I ran out of the library, happy that everything is finally complete. I walked to the dark parking lot, a few blocks behind the library. But before I could even get into my car, someone grabbed my arm and covered my eyes and mouth with cloth. I screamed to the top of my lungs, asking for anyone’s help. The cloth was sort of see-through and I saw two men – one holding my right arm, one holding the other while pointing a gun to my chest. By the time the man was about to fire the gun, I pushed the both of them somehow, making the bullet go through my stomach instead. I ran, scared for my life, as I took my blindfold out. I didn’t care where I was going as long as I escaped them.

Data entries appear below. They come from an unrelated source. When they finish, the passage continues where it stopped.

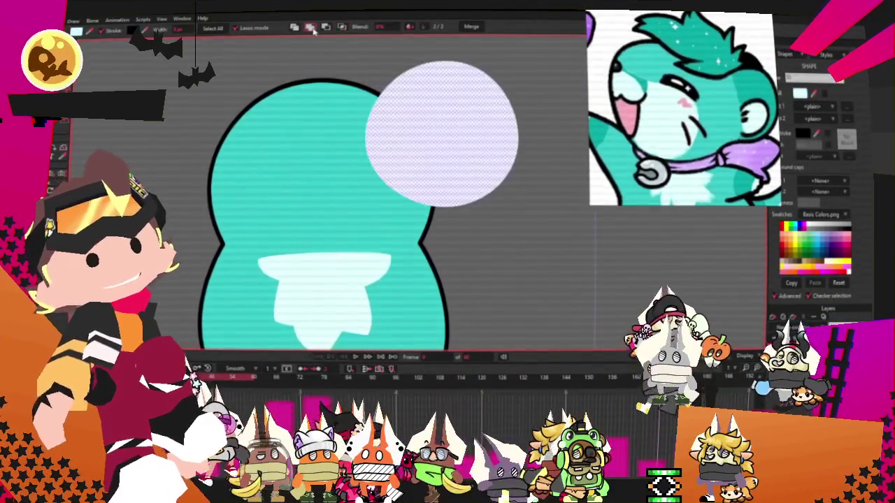
Shrink the ear onto the head's upper right and place a copy at the upper left
key(t)
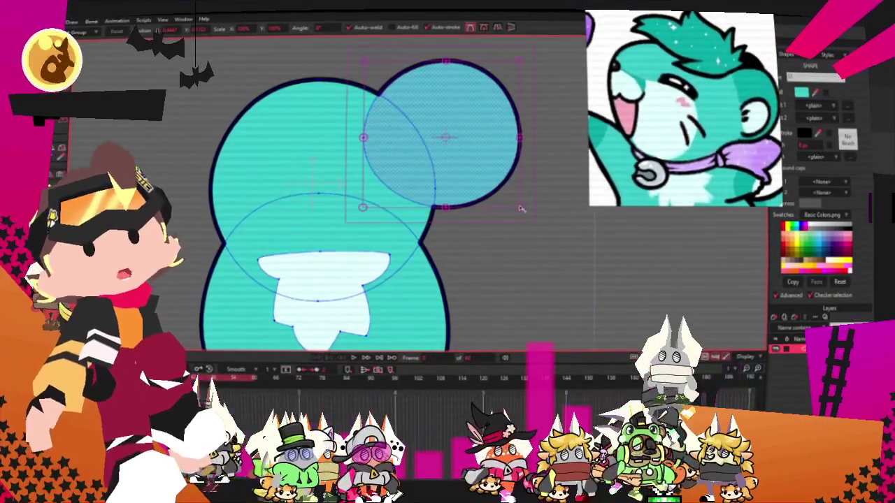
drag(521, 208, 496, 169)
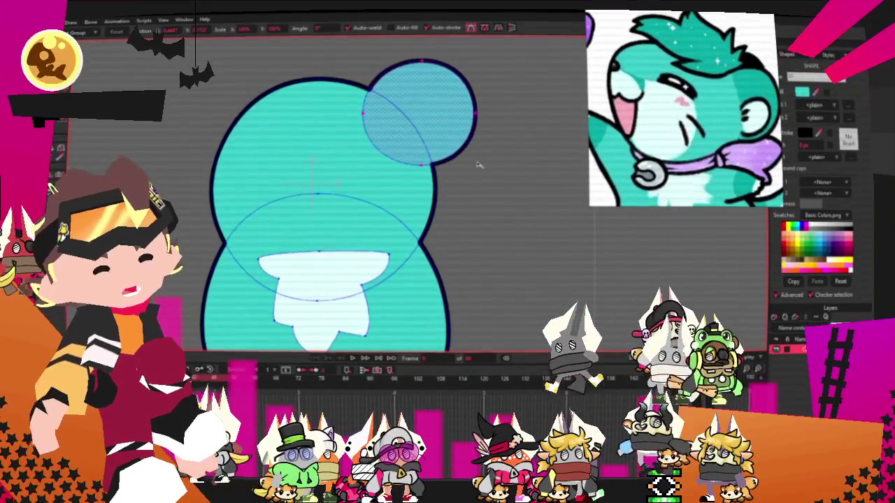
drag(461, 169, 433, 188)
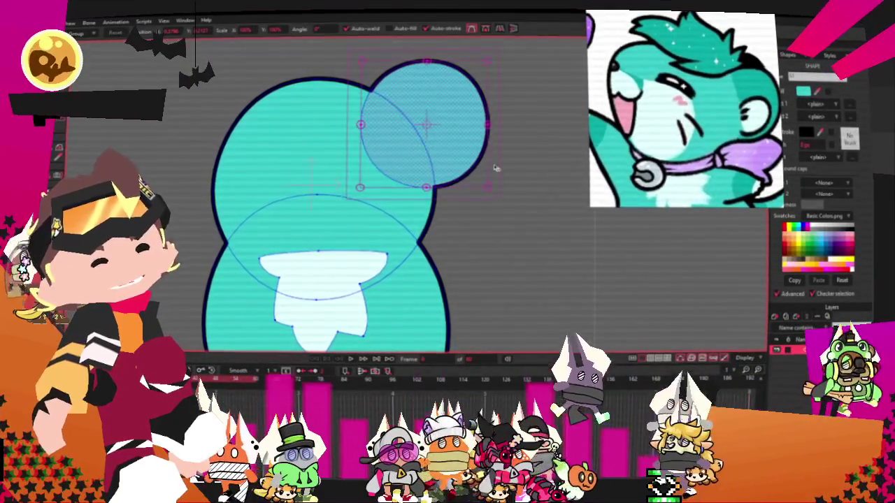
drag(493, 152, 471, 160)
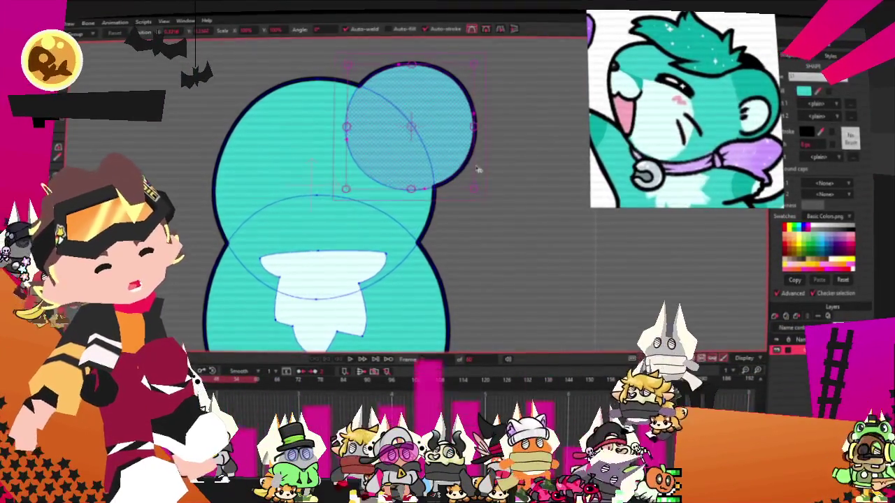
scroll(489, 150, down, 3)
scroll(489, 150, up, 3)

As I was running, I realized I was going the opposite way of the library, so I couldn’t get any help. I was bleeding, my hair was a total mess, and I was holding the information that would serve justice to the ones who died. I walked into a small alley behind an old building to rest and get out of their sight.
“Are you okay?” you asked, worried. I didn’t notice that someone was standing there, not until you spoke. I was really out of breath. I was putting pressure on my bleeding stomach, making me feel more pain. “What’s going on? We have to go to the hospital!” you said, as you tried to grab my arm. I pushed your arm away with all the energy I had left. I took out my phone out, and the flash drive I got from the library. I turned to you, looked into your eyes and said, “To know the truth. Seven deaths. This is the last piece. Guard this with your life and don’t get caught. Run!” I handed you my phone and the drive. Not sure on what to do, you just ran away all confused, leaving me on the alley. By the time you were not in sight, the two men caught me again.

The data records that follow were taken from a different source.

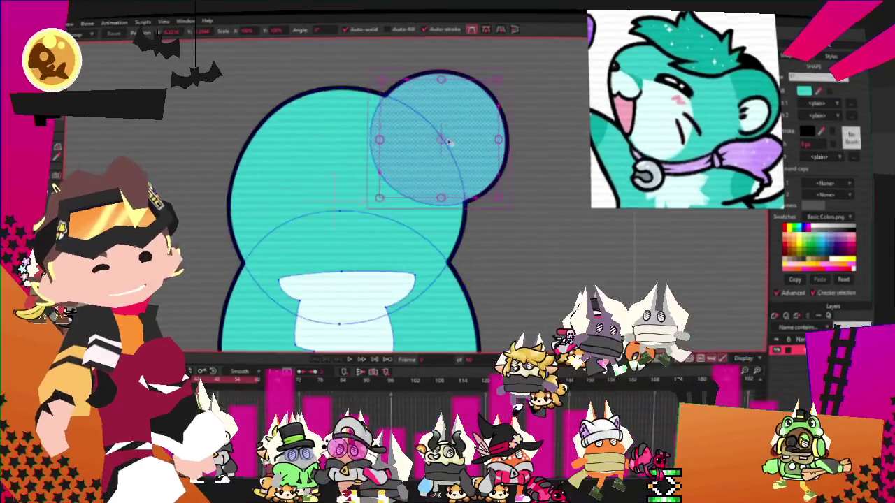
click(479, 133)
drag(478, 133, 303, 118)
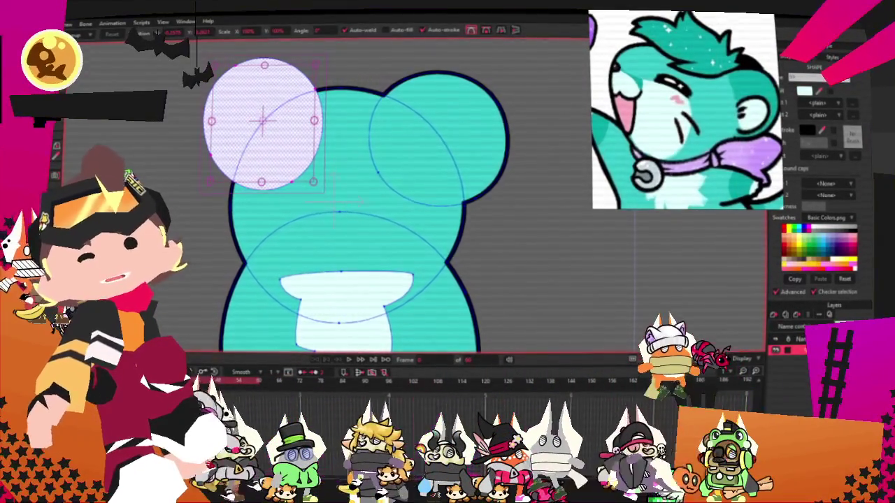
key(g)
scroll(239, 131, down, 3)
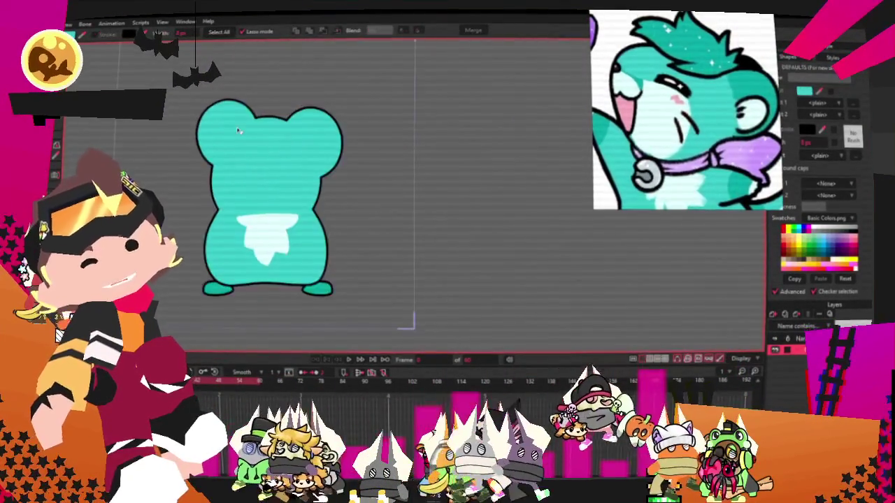
Select the teal triangle shape from among the overlapping shapes
scroll(239, 130, up, 3)
scroll(266, 119, down, 3)
scroll(280, 112, up, 2)
scroll(297, 104, down, 2)
scroll(296, 105, up, 2)
scroll(296, 104, up, 1)
scroll(296, 104, down, 1)
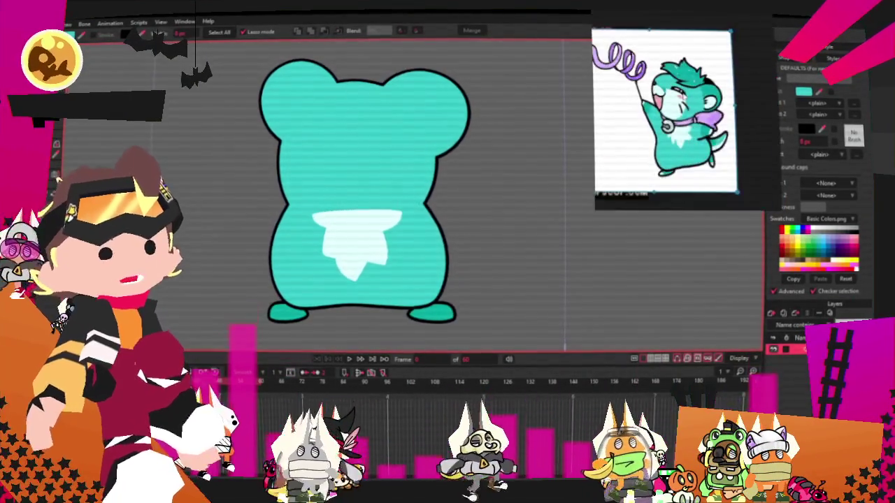
scroll(186, 241, up, 2)
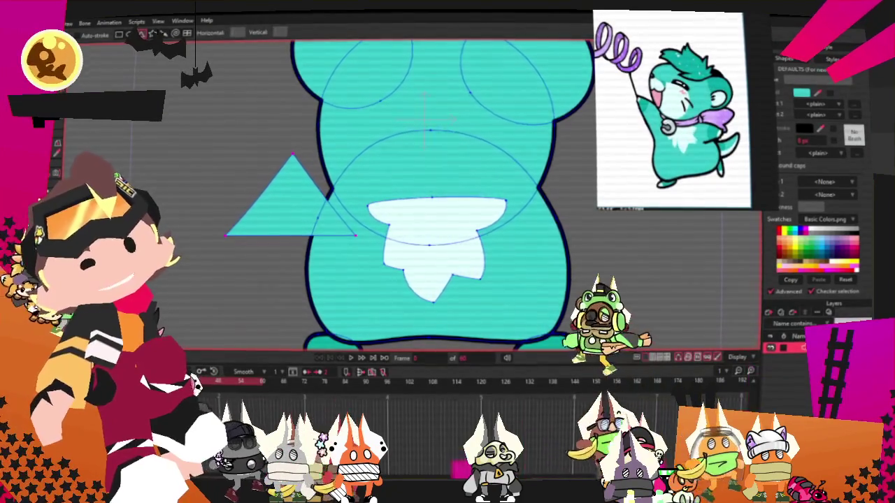
key(q)
click(304, 201)
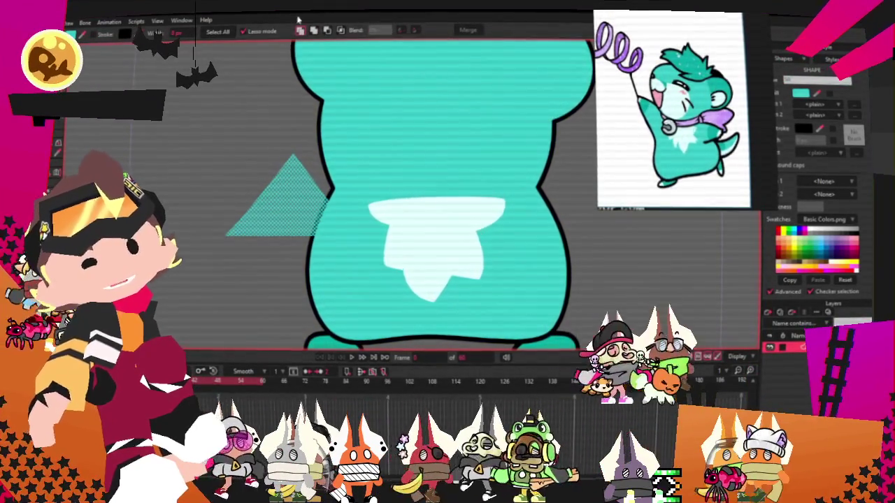
click(294, 203)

I started to hear people whispering and gossiping, the sirens of police cars. Cries of people I know and some I don’t. I saw myself, laying on the cold alley, dead, with four shots on my body: on the chest, stomach, and two palms. I was blindfolded with a red cloth and both of my arms and feet were tied. Seven members, seven days, seven deaths. Then, I felt this warm touch on my shoulder, and I looked over to see the hand of my partner, with tears in his eyes. “You did your best. Thank you. I’m sorry you had to lose yourself just to look for the justice we, along with many more people never had. The truth will be told,” he said.
I looked around and saw you, the one whom I gave my phone and the flash drive, looking so shocked as you saw my body. Like you couldn’t believe that the girl you were seeing was alive just a few minutes ago. It’s all in your hands now. I entrusted you with something that holds the future of every citizen of this country. Either you, by the looks, the eighth member of Veritatem Cognoscere, with a hidden identity from the killers, throw it all away, or dive deep into this and continue what we’ve almost completed. Veritatem quaere, quialatet. Meaning, seek the truth, for it is hidden. Can you tell everyone the truth and do us justice?